I stared up into his misty eyes, unable to believe what I was hearing.
He rubbed his lips together, and his nostrils flared. “For this is a journey we all must take, and each must go alone. It’s all part of the master plan, a step on the road to home,” he whispered. “When you are lonely and sick at heart, go to the friends we know. Laugh at all the things we used to do. Miss me… but let me go.”
“The poem I read.”
“I heard every word.”
“But… it doesn’t make sense. Why? Why didn’t you come to me? Why didn’t you—?”
“Because I needed you to let me go, too.”
I searched his eyes, unable to deny the tugging at my heart as it tried to beat closer to his. “I did,” I lied.
“Yeah,” he sighed. “You did. But you turned me into a monster along the way to make it happen. I was okay with that. At least, I thought I was. But seeing you these last few days and seeing that look of hate in your eyes whenever I’m close by… it’s killed me a little bit, Daisy, and I need you to let go of that monster in your mind, too. I’m not him. I’m not that guy.”
“Then who the hell are you?”
Blowing out a breath, Danny raised his hand to rest on the trunk above my head, and he leaned in closer. “I’m still trying to figure that out for myself.”
Sixteen
We’d driven back to Hope Cove in silence, neither one of us having the energy for small talk, argument, or debate.

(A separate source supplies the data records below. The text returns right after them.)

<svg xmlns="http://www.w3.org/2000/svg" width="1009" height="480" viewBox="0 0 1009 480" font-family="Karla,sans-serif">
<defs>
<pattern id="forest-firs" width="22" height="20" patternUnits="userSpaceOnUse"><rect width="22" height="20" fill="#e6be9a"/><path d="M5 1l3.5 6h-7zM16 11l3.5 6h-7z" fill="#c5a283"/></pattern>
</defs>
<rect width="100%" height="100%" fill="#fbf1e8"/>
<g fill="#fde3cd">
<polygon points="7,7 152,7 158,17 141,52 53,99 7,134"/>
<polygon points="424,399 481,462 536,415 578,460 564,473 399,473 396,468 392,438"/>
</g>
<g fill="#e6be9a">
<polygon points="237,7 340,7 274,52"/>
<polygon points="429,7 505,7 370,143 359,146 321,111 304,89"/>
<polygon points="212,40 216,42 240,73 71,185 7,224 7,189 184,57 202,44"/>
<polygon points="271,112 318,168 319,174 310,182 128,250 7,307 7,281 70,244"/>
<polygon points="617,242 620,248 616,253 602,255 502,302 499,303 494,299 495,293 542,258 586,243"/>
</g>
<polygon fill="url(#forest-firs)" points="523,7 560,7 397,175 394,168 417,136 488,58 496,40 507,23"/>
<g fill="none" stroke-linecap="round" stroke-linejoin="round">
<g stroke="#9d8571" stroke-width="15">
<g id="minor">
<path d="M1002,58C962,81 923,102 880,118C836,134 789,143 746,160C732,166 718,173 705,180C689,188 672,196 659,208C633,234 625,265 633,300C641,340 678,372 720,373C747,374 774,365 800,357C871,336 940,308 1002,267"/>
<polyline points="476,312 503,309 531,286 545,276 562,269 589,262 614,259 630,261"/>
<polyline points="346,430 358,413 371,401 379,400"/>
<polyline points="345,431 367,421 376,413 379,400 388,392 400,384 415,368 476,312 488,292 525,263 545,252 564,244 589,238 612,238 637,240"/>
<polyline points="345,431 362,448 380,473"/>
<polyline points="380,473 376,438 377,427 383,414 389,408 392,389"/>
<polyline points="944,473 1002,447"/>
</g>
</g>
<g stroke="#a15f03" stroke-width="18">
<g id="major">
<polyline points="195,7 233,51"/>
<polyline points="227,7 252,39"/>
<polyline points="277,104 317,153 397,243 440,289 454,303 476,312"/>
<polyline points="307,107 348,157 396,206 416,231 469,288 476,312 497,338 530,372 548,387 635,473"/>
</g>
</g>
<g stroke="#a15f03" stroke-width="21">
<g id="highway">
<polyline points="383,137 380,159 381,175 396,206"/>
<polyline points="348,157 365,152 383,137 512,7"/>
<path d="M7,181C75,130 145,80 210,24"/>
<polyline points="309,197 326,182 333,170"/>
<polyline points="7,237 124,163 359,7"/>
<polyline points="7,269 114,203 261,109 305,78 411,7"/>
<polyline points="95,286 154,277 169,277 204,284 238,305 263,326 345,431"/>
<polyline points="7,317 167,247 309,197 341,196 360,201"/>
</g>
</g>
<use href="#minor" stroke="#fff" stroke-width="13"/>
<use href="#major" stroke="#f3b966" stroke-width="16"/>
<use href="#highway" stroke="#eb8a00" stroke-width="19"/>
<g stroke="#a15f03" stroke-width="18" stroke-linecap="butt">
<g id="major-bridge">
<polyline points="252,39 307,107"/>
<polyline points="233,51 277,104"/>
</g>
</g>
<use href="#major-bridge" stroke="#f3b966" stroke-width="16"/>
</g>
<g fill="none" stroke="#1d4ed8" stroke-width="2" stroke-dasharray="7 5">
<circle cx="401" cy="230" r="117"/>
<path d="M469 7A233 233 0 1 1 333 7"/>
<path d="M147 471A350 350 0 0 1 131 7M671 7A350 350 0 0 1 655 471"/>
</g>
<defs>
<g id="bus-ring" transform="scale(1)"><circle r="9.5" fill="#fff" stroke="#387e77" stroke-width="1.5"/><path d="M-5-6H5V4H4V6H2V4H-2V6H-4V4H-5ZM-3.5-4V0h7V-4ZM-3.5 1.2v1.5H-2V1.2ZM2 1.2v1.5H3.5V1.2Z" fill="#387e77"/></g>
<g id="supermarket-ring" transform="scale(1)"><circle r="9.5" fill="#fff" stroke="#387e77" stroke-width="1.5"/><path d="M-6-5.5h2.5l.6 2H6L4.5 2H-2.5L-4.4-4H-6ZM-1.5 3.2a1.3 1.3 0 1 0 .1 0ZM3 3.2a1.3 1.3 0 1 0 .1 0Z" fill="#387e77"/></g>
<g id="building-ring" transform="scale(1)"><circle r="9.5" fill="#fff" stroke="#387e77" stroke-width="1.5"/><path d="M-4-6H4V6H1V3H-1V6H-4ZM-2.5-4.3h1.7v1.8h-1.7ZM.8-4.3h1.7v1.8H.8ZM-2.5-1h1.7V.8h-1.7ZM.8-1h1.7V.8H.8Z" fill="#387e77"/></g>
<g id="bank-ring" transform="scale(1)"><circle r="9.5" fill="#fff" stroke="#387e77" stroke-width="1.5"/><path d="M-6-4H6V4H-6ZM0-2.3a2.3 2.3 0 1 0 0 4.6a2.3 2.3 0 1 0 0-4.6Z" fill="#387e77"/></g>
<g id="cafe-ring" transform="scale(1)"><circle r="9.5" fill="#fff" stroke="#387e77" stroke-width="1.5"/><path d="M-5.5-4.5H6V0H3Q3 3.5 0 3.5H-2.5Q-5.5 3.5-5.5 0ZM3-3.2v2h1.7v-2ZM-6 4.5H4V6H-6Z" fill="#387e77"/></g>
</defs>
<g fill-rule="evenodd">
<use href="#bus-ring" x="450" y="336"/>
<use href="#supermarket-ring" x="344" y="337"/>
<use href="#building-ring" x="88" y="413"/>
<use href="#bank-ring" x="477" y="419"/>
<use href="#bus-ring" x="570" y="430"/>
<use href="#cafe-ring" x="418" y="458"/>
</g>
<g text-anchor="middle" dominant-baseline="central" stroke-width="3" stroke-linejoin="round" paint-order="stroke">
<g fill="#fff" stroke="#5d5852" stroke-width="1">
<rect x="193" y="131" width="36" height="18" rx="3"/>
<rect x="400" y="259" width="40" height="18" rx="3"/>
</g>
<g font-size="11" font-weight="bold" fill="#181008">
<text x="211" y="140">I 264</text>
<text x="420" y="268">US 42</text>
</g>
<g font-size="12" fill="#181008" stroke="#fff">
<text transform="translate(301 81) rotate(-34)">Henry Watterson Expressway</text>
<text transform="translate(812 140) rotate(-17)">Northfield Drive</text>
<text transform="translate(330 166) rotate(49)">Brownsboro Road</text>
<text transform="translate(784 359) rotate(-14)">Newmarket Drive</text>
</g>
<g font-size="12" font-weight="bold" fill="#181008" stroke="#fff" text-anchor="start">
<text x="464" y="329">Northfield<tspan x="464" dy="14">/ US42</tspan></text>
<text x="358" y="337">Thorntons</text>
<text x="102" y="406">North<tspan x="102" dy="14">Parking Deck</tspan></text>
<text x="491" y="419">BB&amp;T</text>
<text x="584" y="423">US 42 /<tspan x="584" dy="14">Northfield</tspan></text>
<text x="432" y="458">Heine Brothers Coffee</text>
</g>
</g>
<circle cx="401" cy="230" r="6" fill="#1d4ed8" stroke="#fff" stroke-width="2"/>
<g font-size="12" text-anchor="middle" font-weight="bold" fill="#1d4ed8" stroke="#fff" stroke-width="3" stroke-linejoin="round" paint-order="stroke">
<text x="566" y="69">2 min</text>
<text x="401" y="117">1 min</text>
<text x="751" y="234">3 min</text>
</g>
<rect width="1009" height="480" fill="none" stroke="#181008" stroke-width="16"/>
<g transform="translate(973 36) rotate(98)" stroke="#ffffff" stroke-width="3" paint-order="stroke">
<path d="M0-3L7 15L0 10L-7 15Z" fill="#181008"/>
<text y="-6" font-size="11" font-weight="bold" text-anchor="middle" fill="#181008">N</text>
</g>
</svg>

After sliding out from under his arm, I’d walked over to the bench he’d been caressing to see the gold plaque behind it, engraved in Tim and Amie’s honour. Amie’s full name had been Amber Silver, but after marrying Tim, people had called her Amie so she didn’t have a moniker filled solely with colours.
I never understood that. I saw nothing wrong with making a rainbow of yourself when your heart was so obviously bright.

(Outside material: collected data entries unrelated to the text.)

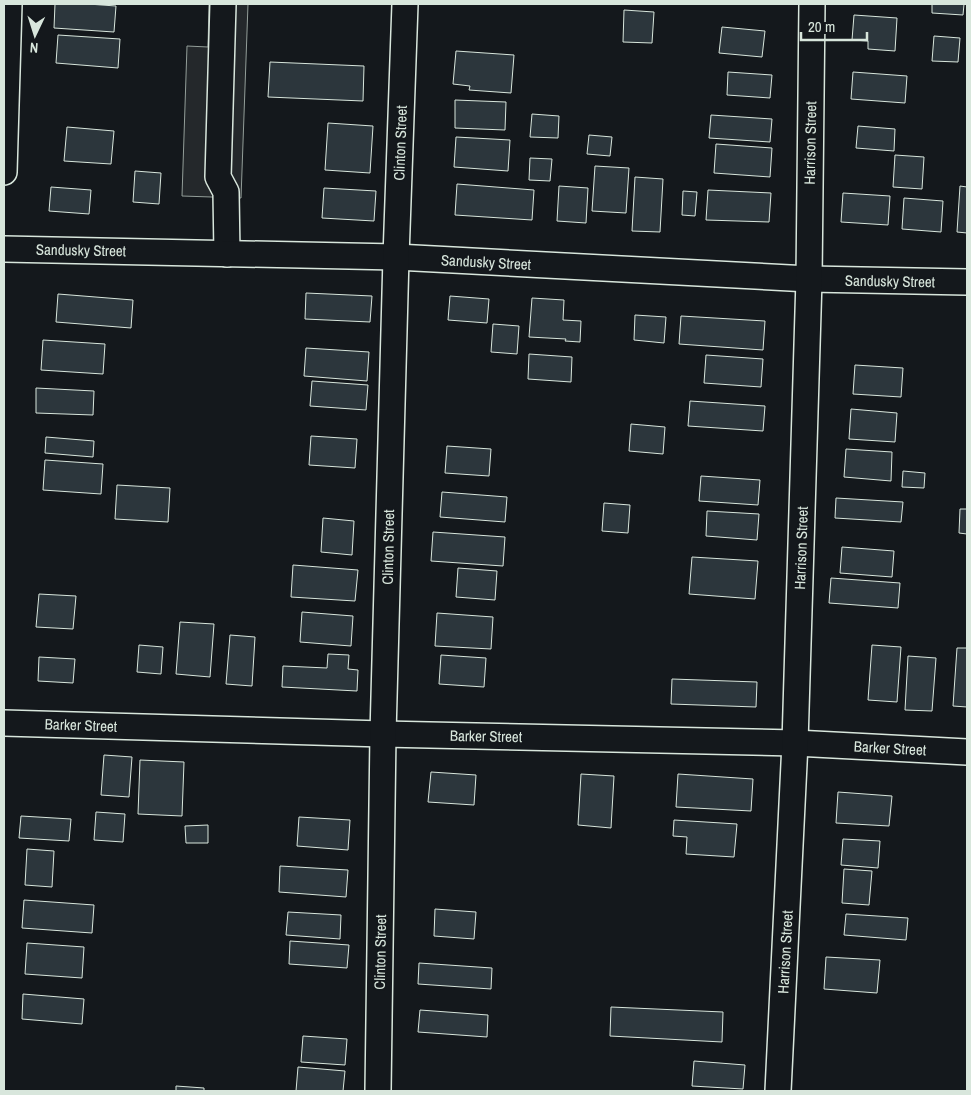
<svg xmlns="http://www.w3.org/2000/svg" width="971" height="1095" viewBox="0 0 971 1095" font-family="'Archivo Narrow',sans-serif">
<rect width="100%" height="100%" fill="#14181c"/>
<path fill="#24282b" stroke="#939e99" d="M 209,4 L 248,4 L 241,198 L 182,196 L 187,46 L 208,47 Z"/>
<g fill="#2c363c" stroke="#d8e6dc">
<path d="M 55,4 L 88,4 L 116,6 L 114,32 L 54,28 Z"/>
<path d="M 932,4 L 964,4 L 963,15 L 932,13 Z"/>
<path d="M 624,10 L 654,12 L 652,43 L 623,42 Z"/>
<path d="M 854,15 L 897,18 L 895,51 L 868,49 L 868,41 L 852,40 Z"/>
<path d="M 722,27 L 765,31 L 762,57 L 719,53 Z"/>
<path d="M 58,35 L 120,39 L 118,68 L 56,63 Z"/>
<path d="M 934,36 L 960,38 L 958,62 L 932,61 Z"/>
<path d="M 456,51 L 514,55 L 511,93 L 469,90 L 470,86 L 453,84 Z"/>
<path d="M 270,62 L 364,66 L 363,101 L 268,97 Z"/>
<path d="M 728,72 L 772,75 L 770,98 L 727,95 Z"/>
<path d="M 853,72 L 907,76 L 905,103 L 851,99 Z"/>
<path d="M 455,100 L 506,102 L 505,130 L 455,128 Z"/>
<path d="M 532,114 L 559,116 L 558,138 L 530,137 Z"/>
<path d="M 711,115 L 772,119 L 770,142 L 709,138 Z"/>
<path d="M 328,123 L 373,126 L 370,173 L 325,170 Z"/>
<path d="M 858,126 L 895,129 L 894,151 L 856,148 Z"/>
<path d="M 67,127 L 114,131 L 111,164 L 64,161 Z"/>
<path d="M 589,135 L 612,137 L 610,156 L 587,154 Z"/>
<path d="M 456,137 L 510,140 L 508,171 L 454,167 Z"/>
<path d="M 716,144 L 772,148 L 770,177 L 714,173 Z"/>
<path d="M 895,155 L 924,157 L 922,189 L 893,187 Z"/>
<path d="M 530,158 L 552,159 L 550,181 L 529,180 Z"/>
<path d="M 595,166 L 629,168 L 626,213 L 592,211 Z"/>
<path d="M 135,171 L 161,173 L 159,204 L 133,202 Z"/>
<path d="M 635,177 L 663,179 L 660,232 L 632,231 Z"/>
<path d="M 457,184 L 534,190 L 532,220 L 455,215 Z"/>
<path d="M 559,186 L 588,188 L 586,223 L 557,221 Z"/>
<path d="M 960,186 L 967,187 L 967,233 L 957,232 Z"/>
<path d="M 51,187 L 91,190 L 89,214 L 49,211 Z"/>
<path d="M 324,188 L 376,191 L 374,221 L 322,218 Z"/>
<path d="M 708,190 L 771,193 L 769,222 L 706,220 Z"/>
<path d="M 683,191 L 697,192 L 695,216 L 682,215 Z"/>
<path d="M 843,193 L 890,196 L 888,225 L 841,222 Z"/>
<path d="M 904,198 L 943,201 L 941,232 L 902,229 Z"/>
<path d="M 306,293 L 372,296 L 370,322 L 305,319 Z"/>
<path d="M 58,294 L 133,300 L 131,328 L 56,322 Z"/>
<path d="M 450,296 L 489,299 L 487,323 L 448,320 Z"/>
<path d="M 532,298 L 564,300 L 563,320 L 581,321 L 580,342 L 565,341 L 566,339 L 529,337 Z"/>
<path d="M 635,315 L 666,317 L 664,343 L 634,340 Z"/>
<path d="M 681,316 L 765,321 L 763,350 L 679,344 Z"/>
<path d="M 493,324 L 519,326 L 517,354 L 491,352 Z"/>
<path d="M 43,340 L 105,344 L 103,374 L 41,370 Z"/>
<path d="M 306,348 L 369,352 L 367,381 L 304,376 Z"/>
<path d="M 529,354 L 572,357 L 571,382 L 528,379 Z"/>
<path d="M 706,355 L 763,359 L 761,387 L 704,383 Z"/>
<path d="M 855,365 L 903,368 L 901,397 L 853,394 Z"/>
<path d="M 312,381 L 368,385 L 366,410 L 310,406 Z"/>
<path d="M 36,388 L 94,391 L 93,415 L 36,413 Z"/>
<path d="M 690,401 L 765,406 L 763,431 L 688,426 Z"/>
<path d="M 851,409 L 897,413 L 895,442 L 849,439 Z"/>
<path d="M 631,424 L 665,427 L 663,454 L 629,451 Z"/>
<path d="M 311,436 L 357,439 L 355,468 L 309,465 Z"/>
<path d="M 46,437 L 94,441 L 93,457 L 45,453 Z"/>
<path d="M 447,446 L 491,449 L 489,476 L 445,473 Z"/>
<path d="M 846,449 L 892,452 L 891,481 L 844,477 Z"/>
<path d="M 45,460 L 103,464 L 101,494 L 43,490 Z"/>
<path d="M 903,471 L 925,473 L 924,488 L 902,487 Z"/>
<path d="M 701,476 L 760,480 L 758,505 L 699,501 Z"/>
<path d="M 117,485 L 170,488 L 168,522 L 115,519 Z"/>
<path d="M 442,492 L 507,497 L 505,522 L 440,517 Z"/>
<path d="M 836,498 L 903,502 L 901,522 L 835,518 Z"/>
<path d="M 604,503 L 630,505 L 628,533 L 602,531 Z"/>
<path d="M 960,509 L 967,509 L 967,534 L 959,533 Z"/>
<path d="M 707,511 L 759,514 L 757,540 L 706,536 Z"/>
<path d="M 323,518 L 354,521 L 352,555 L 321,552 Z"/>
<path d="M 433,532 L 505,537 L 503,566 L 431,561 Z"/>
<path d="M 842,547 L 894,551 L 892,577 L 840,573 Z"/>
<path d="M 692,557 L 758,561 L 755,599 L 689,594 Z"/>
<path d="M 293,565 L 358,570 L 355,601 L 291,597 Z"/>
<path d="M 458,568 L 497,571 L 495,600 L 456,597 Z"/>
<path d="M 831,578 L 900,583 L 898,608 L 829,603 Z"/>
<path d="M 39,594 L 76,596 L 73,629 L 36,627 Z"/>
<path d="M 302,612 L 353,616 L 351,646 L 300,642 Z"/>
<path d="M 437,613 L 493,617 L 491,649 L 435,646 Z"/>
<path d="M 180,622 L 214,624 L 210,677 L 176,674 Z"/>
<path d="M 230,635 L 255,637 L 252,686 L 226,684 Z"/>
<path d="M 139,645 L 163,647 L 161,674 L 137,672 Z"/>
<path d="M 872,645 L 901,647 L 897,702 L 868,700 Z"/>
<path d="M 957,648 L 967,648 L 967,707 L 953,706 Z"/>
<path d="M 328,654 L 349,655 L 348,669 L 358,670 L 357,691 L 282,687 L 283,666 L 327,668 Z"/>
<path d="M 441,655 L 486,658 L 484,687 L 439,684 Z"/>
<path d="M 908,656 L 936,658 L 932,711 L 905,710 Z"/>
<path d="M 39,657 L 75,659 L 73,683 L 38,681 Z"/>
<path d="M 672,679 L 757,682 L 756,707 L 671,704 Z"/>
<path d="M 104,755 L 132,757 L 129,797 L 101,795 Z"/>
<path d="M 140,760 L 184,762 L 182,816 L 138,814 Z"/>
<path d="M 431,772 L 476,775 L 474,805 L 428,802 Z"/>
<path d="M 581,774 L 614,776 L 611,828 L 578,825 Z"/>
<path d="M 678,774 L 753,779 L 751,811 L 676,807 Z"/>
<path d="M 838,792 L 892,796 L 889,826 L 836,823 Z"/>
<path d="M 96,812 L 125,814 L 123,842 L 94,840 Z"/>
<path d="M 21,816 L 71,819 L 69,841 L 19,838 Z"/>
<path d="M 299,817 L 350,820 L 348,850 L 297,846 Z"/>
<path d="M 674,820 L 737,824 L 734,857 L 686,854 L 687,837 L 673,836 Z"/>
<path d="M 208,825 L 208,843 L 186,843 L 185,826 Z"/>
<path d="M 843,839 L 880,841 L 878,868 L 841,865 Z"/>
<path d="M 27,849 L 54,851 L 52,887 L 25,885 Z"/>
<path d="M 280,866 L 348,870 L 346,897 L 279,892 Z"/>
<path d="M 844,869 L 872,871 L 869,905 L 842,903 Z"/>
<path d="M 24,900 L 94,905 L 92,933 L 22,928 Z"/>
<path d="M 435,909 L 476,912 L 474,939 L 434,936 Z"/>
<path d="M 288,912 L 341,915 L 340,939 L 286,935 Z"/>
<path d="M 846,914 L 908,918 L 906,940 L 844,935 Z"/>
<path d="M 290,941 L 349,945 L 347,968 L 289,964 Z"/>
<path d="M 27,943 L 84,947 L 82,978 L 25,974 Z"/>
<path d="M 826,957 L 880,960 L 877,993 L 824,989 Z"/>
<path d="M 419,963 L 492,968 L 491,989 L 418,984 Z"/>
<path d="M 23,994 L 84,999 L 82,1024 L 22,1019 Z"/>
<path d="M 611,1007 L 723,1012 L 722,1042 L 610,1036 Z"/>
<path d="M 420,1010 L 488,1015 L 487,1037 L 418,1032 Z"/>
<path d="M 303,1036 L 347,1039 L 345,1065 L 301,1062 Z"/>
<path d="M 694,1061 L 745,1065 L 743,1089 L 692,1086 Z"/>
<path d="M 298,1067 L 345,1071 L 343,1091 L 296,1091 Z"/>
<path d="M 176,1086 L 204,1088 L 204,1091 L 176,1091 Z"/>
</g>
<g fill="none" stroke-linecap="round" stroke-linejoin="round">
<g stroke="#d8e6dc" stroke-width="28">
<g id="minor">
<path d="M 223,4 L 218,177 L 226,192 L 227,254"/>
<path d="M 4,172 L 9,4"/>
<path d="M 4,249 L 396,257 L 809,279 L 967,282"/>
<path d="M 4,723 L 383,734 L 795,743 L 967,752"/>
<path d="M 378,1091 L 383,734 L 396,257 L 405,4"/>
<path d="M 778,1091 L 795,743 L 809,279 L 812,4"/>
</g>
</g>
<use href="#minor" stroke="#14181c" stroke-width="25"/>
</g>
<g text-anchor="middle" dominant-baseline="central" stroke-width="4" stroke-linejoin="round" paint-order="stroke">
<g font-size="15" fill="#d8e6dc" stroke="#14181c">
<text transform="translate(400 143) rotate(-88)">Clinton Street</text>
<text transform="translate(810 143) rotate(-89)">Harrison Street</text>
<text transform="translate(81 250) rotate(1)">Sandusky Street</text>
<text transform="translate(486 262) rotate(3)">Sandusky Street</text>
<text transform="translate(890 281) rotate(1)">Sandusky Street</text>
<text transform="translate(388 547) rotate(-89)">Clinton Street</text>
<text transform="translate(801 548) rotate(-88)">Harrison Street</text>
<text transform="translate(81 725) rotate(2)">Barker Street</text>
<text transform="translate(486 736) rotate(1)">Barker Street</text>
<text transform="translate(890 748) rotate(3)">Barker Street</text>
<text transform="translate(380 952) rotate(-89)">Clinton Street</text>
<text transform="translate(785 952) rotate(-87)">Harrison Street</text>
</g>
</g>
<rect width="971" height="1095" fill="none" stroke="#d8e6dc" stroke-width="10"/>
<g transform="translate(35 35) rotate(184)" stroke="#14181c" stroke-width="4" paint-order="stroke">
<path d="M0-4L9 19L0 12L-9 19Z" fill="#d8e6dc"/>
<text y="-8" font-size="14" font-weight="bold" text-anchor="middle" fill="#d8e6dc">N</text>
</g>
<path d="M801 32v8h66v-8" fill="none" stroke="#d8e6dc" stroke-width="2.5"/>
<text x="808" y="32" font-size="15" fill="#d8e6dc" stroke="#14181c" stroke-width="4" paint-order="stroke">20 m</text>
</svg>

Danny had apparently stayed at Atley House during that week of his parents’ burial, as well as spending time with Grandma Florence, which she’d never told me about at Danny’s request. The owners treasured the Silver family, honouring them with any request they placed in front of them because of the nature of their entwined histories.
I couldn’t shake the feeling of misplaced guilt from my shoulders now, and the weight of it was heavy. All those times people had grumbled and gossiped to me about Danny not returning for their funeral, and what a horrid boy that made him, and I’d never once defended him properly. I should have defended him. I’d known him better than to think he could skip such a thing, hadn’t I? So why had I been so quick to believe he was rotten to the core when the reality was that not many men had ever been moulded to be as good as Daniel Silver had?
Heartbreak made me do it. That was my excuse, although it was feeble.
It was dark when we pulled up outside my house, and I held onto the door handle too tightly, not knowing how to say goodbye… or if I even wanted to. In the end, I said nothing, and I pushed my way into the cool summer’s evening air, shutting the car door behind me without saying a word. My key was in the front door of my home when I heard him call out my name.
“Daisy?”
I spun to take him in one last time. His arm was resting on the open window ledge, his head leaning out as far as he could go. He looked effortlessly handsome, and the layers of the villain I’d covered his face with were drifting away with every passing minute.
“No more tears for me or my family, okay?”
My scowl was small but intense, and Danny smiled softly at me, making that scowl slip away before it really had any life to it.
“It’s okay to still hate me. Just hate me for the right reasons, and I can live with that.”